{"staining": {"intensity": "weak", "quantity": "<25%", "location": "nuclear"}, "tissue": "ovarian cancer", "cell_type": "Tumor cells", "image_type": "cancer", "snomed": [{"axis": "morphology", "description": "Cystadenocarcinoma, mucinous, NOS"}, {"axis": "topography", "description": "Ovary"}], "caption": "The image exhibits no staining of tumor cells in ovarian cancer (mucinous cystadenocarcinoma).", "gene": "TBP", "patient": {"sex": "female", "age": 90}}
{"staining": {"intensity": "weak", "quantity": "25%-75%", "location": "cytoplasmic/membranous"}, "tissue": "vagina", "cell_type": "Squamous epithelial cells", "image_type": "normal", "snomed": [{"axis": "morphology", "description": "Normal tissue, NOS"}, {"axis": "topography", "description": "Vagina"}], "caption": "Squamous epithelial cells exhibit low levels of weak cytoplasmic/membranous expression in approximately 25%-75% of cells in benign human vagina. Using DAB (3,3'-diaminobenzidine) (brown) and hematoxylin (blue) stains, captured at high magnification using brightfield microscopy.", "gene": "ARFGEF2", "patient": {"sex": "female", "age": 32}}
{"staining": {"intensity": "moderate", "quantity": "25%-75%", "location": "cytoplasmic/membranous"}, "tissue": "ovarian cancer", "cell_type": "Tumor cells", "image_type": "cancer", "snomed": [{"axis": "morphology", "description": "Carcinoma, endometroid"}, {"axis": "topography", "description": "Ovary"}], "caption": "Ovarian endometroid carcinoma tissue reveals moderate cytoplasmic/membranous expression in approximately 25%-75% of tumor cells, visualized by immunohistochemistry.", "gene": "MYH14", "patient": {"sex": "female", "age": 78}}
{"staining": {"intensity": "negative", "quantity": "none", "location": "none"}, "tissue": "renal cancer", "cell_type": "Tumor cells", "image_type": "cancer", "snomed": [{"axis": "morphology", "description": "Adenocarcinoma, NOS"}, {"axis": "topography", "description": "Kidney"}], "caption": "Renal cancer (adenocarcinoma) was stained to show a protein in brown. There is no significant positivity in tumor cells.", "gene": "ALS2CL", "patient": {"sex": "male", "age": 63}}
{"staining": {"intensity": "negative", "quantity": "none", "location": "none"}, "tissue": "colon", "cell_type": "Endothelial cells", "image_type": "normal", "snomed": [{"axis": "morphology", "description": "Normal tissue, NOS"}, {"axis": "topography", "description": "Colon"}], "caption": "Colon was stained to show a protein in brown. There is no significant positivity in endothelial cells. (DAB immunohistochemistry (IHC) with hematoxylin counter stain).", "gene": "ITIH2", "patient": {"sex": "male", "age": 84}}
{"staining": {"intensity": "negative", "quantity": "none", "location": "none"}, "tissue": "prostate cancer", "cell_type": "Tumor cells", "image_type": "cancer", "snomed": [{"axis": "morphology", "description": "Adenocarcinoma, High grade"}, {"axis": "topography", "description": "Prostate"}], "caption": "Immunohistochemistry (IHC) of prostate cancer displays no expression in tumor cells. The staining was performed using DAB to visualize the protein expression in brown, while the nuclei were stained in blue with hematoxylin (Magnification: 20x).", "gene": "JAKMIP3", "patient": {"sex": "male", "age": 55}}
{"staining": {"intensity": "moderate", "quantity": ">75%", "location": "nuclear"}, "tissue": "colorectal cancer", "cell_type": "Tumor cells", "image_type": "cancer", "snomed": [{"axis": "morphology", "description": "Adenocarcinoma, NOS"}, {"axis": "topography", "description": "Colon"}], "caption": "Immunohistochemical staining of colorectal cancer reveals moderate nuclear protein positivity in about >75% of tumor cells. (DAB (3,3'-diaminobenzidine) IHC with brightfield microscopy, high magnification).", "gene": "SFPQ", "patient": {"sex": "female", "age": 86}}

· · · ·

Work task: Nothing in the records may change; write them out again in full.

Written response:
{"staining": {"intensity": "weak", "quantity": "<25%", "location": "nuclear"}, "tissue": "ovarian cancer", "cell_type": "Tumor cells", "image_type": "cancer", "snomed": [{"axis": "morphology", "description": "Cystadenocarcinoma, mucinous, NOS"}, {"axis": "topography", "description": "Ovary"}], "caption": "The image exhibits no staining of tumor cells in ovarian cancer (mucinous cystadenocarcinoma).", "gene": "TBP", "patient": {"sex": "female", "age": 90}}
{"staining": {"intensity": "weak", "quantity": "25%-75%", "location": "cytoplasmic/membranous"}, "tissue": "vagina", "cell_type": "Squamous epithelial cells", "image_type": "normal", "snomed": [{"axis": "morphology", "description": "Normal tissue, NOS"}, {"axis": "topography", "description": "Vagina"}], "caption": "Squamous epithelial cells exhibit low levels of weak cytoplasmic/membranous expression in approximately 25%-75% of cells in benign human vagina. Using DAB (3,3'-diaminobenzidine) (brown) and hematoxylin (blue) stains, captured at high magnification using brightfield microscopy.", "gene": "ARFGEF2", "patient": {"sex": "female", "age": 32}}
{"staining": {"intensity": "moderate", "quantity": "25%-75%", "location": "cytoplasmic/membranous"}, "tissue": "ovarian cancer", "cell_type": "Tumor cells", "image_type": "cancer", "snomed": [{"axis": "morphology", "description": "Carcinoma, endometroid"}, {"axis": "topography", "description": "Ovary"}], "caption": "Ovarian endometroid carcinoma tissue reveals moderate cytoplasmic/membranous expression in approximately 25%-75% of tumor cells, visualized by immunohistochemistry.", "gene": "MYH14", "patient": {"sex": "female", "age": 78}}
{"staining": {"intensity": "negative", "quantity": "none", "location": "none"}, "tissue": "renal cancer", "cell_type": "Tumor cells", "image_type": "cancer", "snomed": [{"axis": "morphology", "description": "Adenocarcinoma, NOS"}, {"axis": "topography", "description": "Kidney"}], "caption": "Renal cancer (adenocarcinoma) was stained to show a protein in brown. There is no significant positivity in tumor cells.", "gene": "ALS2CL", "patient": {"sex": "male", "age": 63}}
{"staining": {"intensity": "negative", "quantity": "none", "location": "none"}, "tissue": "colon", "cell_type": "Endothelial cells", "image_type": "normal", "snomed": [{"axis": "morphology", "description": "Normal tissue, NOS"}, {"axis": "topography", "description": "Colon"}], "caption": "Colon was stained to show a protein in brown. There is no significant positivity in endothelial cells. (DAB immunohistochemistry (IHC) with hematoxylin counter stain).", "gene": "ITIH2", "patient": {"sex": "male", "age": 84}}
{"staining": {"intensity": "negative", "quantity": "none", "location": "none"}, "tissue": "prostate cancer", "cell_type": "Tumor cells", "image_type": "cancer", "snomed": [{"axis": "morphology", "description": "Adenocarcinoma, High grade"}, {"axis": "topography", "description": "Prostate"}], "caption": "Immunohistochemistry (IHC) of prostate cancer displays no expression in tumor cells. The staining was performed using DAB to visualize the protein expression in brown, while the nuclei were stained in blue with hematoxylin (Magnification: 20x).", "gene": "JAKMIP3", "patient": {"sex": "male", "age": 55}}
{"staining": {"intensity": "moderate", "quantity": ">75%", "location": "nuclear"}, "tissue": "colorectal cancer", "cell_type": "Tumor cells", "image_type": "cancer", "snomed": [{"axis": "morphology", "description": "Adenocarcinoma, NOS"}, {"axis": "topography", "description": "Colon"}], "caption": "Immunohistochemical staining of colorectal cancer reveals moderate nuclear protein positivity in about >75% of tumor cells. (DAB (3,3'-diaminobenzidine) IHC with brightfield microscopy, high magnification).", "gene": "SFPQ", "patient": {"sex": "female", "age": 86}}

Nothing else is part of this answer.